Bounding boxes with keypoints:
● ● ●
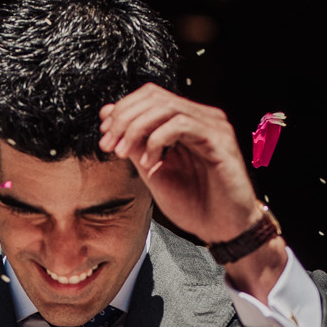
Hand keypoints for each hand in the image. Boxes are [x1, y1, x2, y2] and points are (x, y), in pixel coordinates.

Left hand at [98, 85, 287, 300]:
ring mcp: (213, 126)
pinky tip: (150, 162)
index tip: (104, 134)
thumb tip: (111, 120)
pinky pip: (182, 124)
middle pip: (155, 96)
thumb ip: (135, 146)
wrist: (222, 230)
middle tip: (108, 145)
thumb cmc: (195, 205)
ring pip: (166, 106)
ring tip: (124, 153)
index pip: (150, 96)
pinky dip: (157, 140)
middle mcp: (201, 118)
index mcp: (186, 122)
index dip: (123, 110)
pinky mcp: (220, 140)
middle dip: (124, 119)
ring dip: (136, 128)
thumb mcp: (154, 173)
● ● ●
#### What you have to do
Show me every line in the data above that includes "thumb".

#### Exercise solution
thumb tip: (111, 120)
thumb ip: (135, 146)
thumb cmc: (195, 205)
thumb mcp: (154, 173)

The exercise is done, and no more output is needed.